UN urges Europe to take in 500 stuck migrants

More than 500 rescued migrants are stuck in the Mediterranean on two NGO boats as Italy and Malta continue to deny them access to their ports.

Migrants are seen on August 9, 2019 aboard the Open Arms Spanish humanitarian boat as it cruises in the Mediterranean Sea. Open Arms has been carrying 121 migrants for a week in the central Mediterranean awaiting a safe port to dock, after it was denied entry by Italy and Malta.
AP

Migrants are seen on August 9, 2019 aboard the Open Arms Spanish humanitarian boat as it cruises in the Mediterranean Sea. Open Arms has been carrying 121 migrants for a week in the central Mediterranean awaiting a safe port to dock, after it was denied entry by Italy and Malta.

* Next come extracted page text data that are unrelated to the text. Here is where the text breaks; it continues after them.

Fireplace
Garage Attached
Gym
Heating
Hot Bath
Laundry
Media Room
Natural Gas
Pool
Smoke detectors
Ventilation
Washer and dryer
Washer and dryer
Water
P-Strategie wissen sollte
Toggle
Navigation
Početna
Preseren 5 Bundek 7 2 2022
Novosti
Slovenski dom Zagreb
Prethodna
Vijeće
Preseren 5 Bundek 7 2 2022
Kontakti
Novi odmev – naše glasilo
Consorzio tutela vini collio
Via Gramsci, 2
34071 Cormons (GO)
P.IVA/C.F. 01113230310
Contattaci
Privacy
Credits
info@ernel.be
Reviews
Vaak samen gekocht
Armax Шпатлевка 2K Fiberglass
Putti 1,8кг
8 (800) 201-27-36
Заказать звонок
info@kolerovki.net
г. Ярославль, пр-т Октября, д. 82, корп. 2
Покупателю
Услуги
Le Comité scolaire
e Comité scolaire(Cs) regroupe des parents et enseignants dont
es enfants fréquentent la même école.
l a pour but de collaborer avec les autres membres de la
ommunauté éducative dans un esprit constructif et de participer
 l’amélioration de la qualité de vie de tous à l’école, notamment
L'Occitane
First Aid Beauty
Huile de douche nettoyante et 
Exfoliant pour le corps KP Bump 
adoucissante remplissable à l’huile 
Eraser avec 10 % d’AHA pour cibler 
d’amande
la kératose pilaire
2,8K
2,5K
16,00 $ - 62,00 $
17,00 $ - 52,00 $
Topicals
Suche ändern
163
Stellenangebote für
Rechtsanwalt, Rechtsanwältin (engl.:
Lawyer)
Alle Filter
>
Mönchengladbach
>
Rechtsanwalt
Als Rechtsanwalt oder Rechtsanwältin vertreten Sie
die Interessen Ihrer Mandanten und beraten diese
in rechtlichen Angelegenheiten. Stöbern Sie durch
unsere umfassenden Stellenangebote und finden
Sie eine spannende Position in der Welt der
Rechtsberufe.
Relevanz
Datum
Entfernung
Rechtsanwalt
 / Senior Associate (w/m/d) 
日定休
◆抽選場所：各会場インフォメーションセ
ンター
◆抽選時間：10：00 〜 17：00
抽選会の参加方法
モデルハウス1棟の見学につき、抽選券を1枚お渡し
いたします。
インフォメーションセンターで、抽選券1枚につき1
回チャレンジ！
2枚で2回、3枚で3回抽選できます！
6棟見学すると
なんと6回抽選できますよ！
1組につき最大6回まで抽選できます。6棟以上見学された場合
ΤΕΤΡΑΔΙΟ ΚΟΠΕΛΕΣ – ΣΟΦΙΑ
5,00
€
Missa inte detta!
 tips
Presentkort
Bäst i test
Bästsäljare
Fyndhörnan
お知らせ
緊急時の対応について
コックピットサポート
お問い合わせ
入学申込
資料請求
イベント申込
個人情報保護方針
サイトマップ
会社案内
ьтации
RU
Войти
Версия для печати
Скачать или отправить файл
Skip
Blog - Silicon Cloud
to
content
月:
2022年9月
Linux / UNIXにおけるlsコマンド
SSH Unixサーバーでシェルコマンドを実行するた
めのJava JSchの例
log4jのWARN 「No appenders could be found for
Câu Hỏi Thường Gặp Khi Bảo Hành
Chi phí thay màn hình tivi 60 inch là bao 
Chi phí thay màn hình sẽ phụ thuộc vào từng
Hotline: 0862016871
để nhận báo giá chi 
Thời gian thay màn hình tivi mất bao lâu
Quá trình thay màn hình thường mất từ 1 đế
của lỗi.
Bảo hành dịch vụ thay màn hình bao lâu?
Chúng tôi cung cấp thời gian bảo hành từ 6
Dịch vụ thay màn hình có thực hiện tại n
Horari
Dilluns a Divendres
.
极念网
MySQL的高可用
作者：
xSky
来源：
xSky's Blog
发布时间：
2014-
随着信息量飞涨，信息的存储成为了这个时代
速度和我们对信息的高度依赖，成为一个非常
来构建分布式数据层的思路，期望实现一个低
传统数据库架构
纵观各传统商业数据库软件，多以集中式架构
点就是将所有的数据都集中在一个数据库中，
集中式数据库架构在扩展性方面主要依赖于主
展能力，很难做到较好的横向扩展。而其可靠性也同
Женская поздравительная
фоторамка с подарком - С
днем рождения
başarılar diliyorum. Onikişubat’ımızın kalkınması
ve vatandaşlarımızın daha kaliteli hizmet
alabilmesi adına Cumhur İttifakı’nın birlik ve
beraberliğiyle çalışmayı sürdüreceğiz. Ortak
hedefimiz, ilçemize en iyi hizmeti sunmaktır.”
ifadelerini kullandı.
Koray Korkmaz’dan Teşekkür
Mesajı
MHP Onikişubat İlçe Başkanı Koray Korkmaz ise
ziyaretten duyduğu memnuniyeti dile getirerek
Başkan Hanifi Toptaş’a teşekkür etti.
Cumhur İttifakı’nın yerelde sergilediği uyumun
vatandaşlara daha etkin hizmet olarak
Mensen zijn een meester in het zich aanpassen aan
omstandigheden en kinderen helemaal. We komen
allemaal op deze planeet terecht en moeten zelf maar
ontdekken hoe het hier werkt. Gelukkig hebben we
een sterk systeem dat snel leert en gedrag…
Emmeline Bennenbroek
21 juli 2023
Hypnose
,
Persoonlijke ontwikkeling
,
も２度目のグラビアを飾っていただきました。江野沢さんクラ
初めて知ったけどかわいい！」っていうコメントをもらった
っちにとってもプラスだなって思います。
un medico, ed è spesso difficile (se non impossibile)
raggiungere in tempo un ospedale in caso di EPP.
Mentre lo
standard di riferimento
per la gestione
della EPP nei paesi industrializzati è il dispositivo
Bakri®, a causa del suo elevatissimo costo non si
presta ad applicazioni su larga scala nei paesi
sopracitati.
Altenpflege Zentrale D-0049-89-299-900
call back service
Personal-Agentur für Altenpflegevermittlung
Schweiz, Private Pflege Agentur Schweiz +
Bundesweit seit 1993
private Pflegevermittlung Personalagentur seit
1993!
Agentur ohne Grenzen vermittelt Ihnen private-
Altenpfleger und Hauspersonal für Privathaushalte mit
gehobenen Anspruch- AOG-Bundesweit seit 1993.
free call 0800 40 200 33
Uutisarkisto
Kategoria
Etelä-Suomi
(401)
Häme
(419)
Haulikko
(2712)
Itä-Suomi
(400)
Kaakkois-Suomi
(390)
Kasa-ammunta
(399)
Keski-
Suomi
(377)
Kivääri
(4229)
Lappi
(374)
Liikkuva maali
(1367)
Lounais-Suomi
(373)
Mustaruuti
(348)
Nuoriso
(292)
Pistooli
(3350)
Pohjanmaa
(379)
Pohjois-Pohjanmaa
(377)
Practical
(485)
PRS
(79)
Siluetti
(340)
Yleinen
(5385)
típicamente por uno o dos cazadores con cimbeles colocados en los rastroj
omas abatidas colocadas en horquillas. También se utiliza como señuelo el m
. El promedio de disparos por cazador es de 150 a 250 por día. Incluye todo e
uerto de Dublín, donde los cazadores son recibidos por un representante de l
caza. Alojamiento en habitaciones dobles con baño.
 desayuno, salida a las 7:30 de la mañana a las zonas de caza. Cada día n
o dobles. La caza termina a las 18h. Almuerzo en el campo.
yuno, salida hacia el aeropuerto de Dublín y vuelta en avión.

The United Nations refugee agency is calling on European governments to urgently allow in more than 500 people rescued in the Mediterranean but who remain stranded at sea as countries bicker over who should take them.

UNHCR special envoy Vincent Cochetel said on Tuesday that "this is a race against time." He said, "Storms are coming and conditions are only going to get worse."

The migrants are aboard two ships chartered by humanitarian aid groups, but Italy's anti-migrant government is denying them access to its ports.

French charity group Doctors Without Borders (MSF) said late Monday in a tweet that it had completed "a critical rescue" of another 105 people onto the Ocean Viking, raising the total number of migrants on board ship to 356.

Another 150 migrants remain on board the Spanish charity vessel, the Proactiva Open Arms.

Salvini tells rescue ships to steer clear of Italy

Italy's hard-line interior minister Matteo Salvini reiterated on Tuesday his intent on making sure the two migrant ships don't enter Italian ports.

Salvini, the leader of the far-right League, who has seen his popularity in Italy soar since he took office last year and launched a fierce anti-immigration crackdown, said the boats were not Rome's problem.

"I am at work in the ministry this morning to prevent more than 500 migrants from disembarking from two NGO boats, one French and one Spanish," Salvini wrote on Facebook.

"I will let you know how this ends. I will not give up."

Earlier this month, Salvini introduced a new law hiking fines for ships that enter Italian waters without authorisation to up to $1.12 million (1 million euros). It also provides for the arrest of captains who ignore orders to stay away and calls on naval authorities to seize their boats automatically.

Salvini said Libya had offered to take back the migrants aboard the Ocean Viking and said Open Arms should go to Spain.

Spain's reaction

Spain said Italy should deal with the migrants with immediate care.

"International law states that a rescue takes place in the closest safe port. Without doubt, right now that means Italy. If it was us, we would do it," Spain's acting development minister Jose Luis Abalos told Telecinco television on Tuesday.

However, he also said Europe needed to forge a "wider" policy to handle migrant arrivals from Africa.

Italy has taken in more than 600,000 boat migrants since 2014, but new arrivals have fallen sharply over the past two years, with the decline accelerating over the past year.

Latest figures say 4,265 migrants have reached Italy so far in 2019, down 78 percent on the same period in 2018 and down 96 percent on 2017 levels.

Calls for action

Doctors Without Borders has ruled out taking migrants to violence-plagued Libya, saying migrants are routinely tortured and abused there. 

Open Arms has called for the European Union to coordinate the re-distribution of the migrants around the bloc.

The United Nations' refugee agency called on European governments to intervene, warning that storms were approaching.

"To leave people who have fled war and violence in Libya on the high seas in this weather would be to inflict suffering upon suffering," said Vincent Cochetel, UNHCR Special Envoy for the Central Mediterranean.

"They must be immediately allowed to dock, and allowed to receive much-needed humanitarian aid."

The UNHCR says nearly 600 people have died or gone missing in waters between Libya and Italy this year.

The European Commission says it's urging member countries to take action and is offering support, but has no power to intervene.